Der Thiestein, Molkereistraße
Bereits zu germanischer Zeit gab es in den Dörfern die Thing- und Richtplätze, wo die versammelten und gewählten Bewohner der näheren Umgebung unter Vorsitz des Gografen Gericht hielten. Den Gogräfen waren die Freien beigeordnet. Sie sollten die Volksmeinung vertreten und wirkten bei der Urteilsfindung mit. Rechtspflege war Sache des Volkes, Frauen waren ausgeschlossen. Der König war oberster Richter. Straftaten waren zu germanischer Zeit und auch später Friedbruch. Die dingpflichtigen Gaubewohner, also alle waffenfähigen Männer des Gos, wählten aus ihrer Mitte den so genannten Gografen. Die Gogerichte sprachen nicht nur Recht sondern berieten und entschieden auch in allen anderen gemeinsamen Angelegenheiten und zwar bis ins Spätmittelalter, als diese Gerichtsform in das Amtsvogteigericht überging. Jetzt hatte der Landesherr das Ernennungsrecht und berief die Amtsvögte zu Gografen. Offiziell schaffte man die Gogerichte aber erst im Jahre 1840 ab.
Thingstätten und Gerichtsplätze
Das Thing war bei den Germanen die Ratsversammlung der Vollfreien, in der jeder freie Mann seine Stimme hatte. Noch heute heißt ja das Parlament in den nordgermanischen Staaten "Thing". Es wurde früher stets unter freiem Himmel abgehalten. Über Aussehen und Anordnung des Things sind wir durch zeitgenössische Berichte genau im Bilde: Jede Gerichts- oder Volksversammlung wurde feierlich eingehegt. Pflöcke aus Haselsträuchern wurden eingeschlagen und mit Seilen verbunden.

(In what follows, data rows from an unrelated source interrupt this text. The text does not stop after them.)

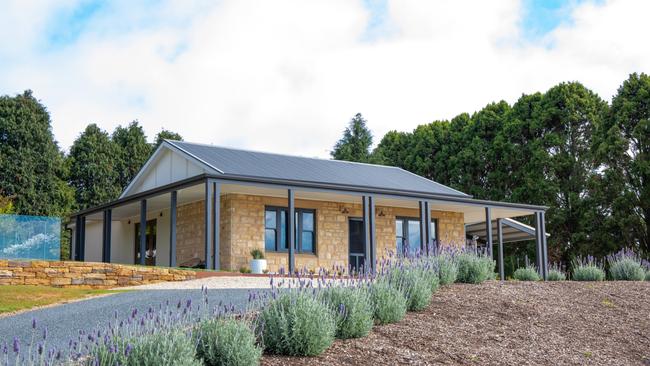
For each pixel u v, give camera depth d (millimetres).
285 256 21141
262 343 7273
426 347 8000
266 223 21062
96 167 43875
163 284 14977
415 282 9992
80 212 24375
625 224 29438
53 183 39188
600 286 13094
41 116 39844
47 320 9438
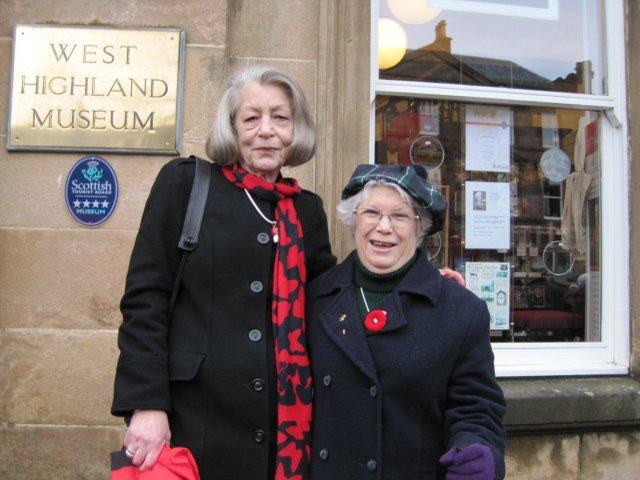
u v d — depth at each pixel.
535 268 2.96
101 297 2.40
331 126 2.53
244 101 1.59
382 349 1.46
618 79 2.96
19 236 2.40
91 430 2.38
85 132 2.41
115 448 2.39
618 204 2.92
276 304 1.53
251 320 1.50
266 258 1.54
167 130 2.43
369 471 1.41
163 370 1.43
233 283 1.51
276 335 1.51
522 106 2.99
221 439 1.46
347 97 2.60
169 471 1.36
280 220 1.60
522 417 2.54
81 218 2.40
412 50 2.92
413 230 1.53
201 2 2.47
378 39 2.87
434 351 1.45
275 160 1.59
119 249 2.41
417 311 1.49
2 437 2.37
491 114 2.97
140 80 2.44
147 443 1.38
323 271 1.75
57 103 2.41
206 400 1.47
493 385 1.47
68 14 2.44
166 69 2.45
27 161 2.41
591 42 3.07
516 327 2.93
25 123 2.40
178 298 1.52
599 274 2.97
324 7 2.55
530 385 2.71
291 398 1.49
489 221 2.94
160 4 2.46
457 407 1.46
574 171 3.02
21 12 2.44
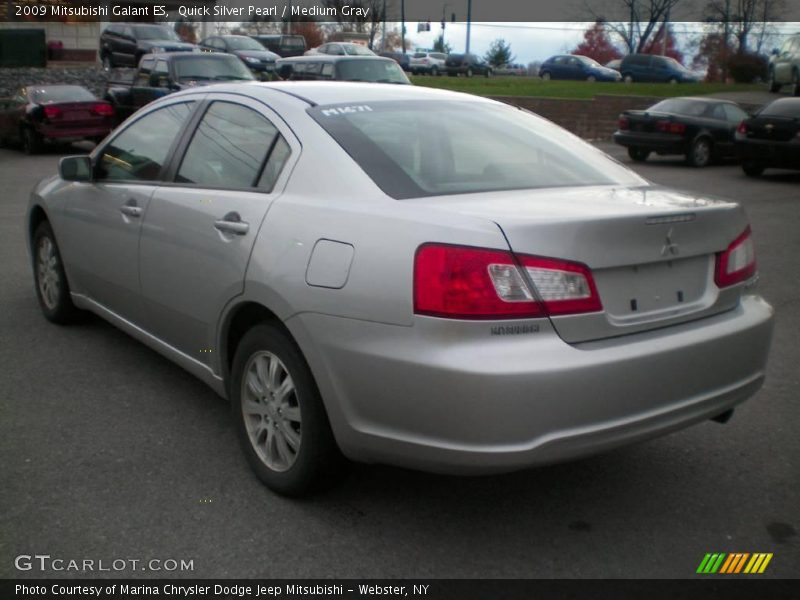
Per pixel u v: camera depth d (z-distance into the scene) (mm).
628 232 3025
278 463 3523
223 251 3658
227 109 4148
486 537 3266
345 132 3584
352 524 3330
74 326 5801
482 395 2764
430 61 55719
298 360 3277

Innerhalb dieses eingefriedeten Platzes nahmen die bewaffnet erschienenen Dingleute auf Steinen oder Bänken Platz. Der häufig vorkommende Flurname "Auf den Bänken" scheint noch auf das Vorhandensein eines alten Thingplatzes hinzudeuten. Der Richter nahm auf einem erhöhten Stuhl Platz. Daraus leitet sich der Name "Freistuhl" oder "Heiliger Stuhl" ab, den Karl der Große als Gerichtsstand der freien Bewohner des Sachsenlandes ins Leben rief. Das "Thing" oder "Ding" wurde aufgehoben, indem ein Hammer - Sinnbild des Gottes Donar! - durch die Bauernschaft von Hand zu Hand ging. Dieser "Burhamer" war noch bis in jüngere Zeit in verschiedenen Ortschaften, u.a. In Talge, beim Weitergeben von Gemeindeangelegenheiten in Gebrauch. Befand sich der Beratungsort einer Bauernschaft in der Mitte des altsächsischen Urdorfes, so wurde er "Thie" oder "Tie" genannt. Der noch heute vorkommende Flurname"Burbrink" gehört zwar einer späteren Zeit an, bezeichnet aber häufig noch die Stelle, wo früher das Thing oder Tie stattfand.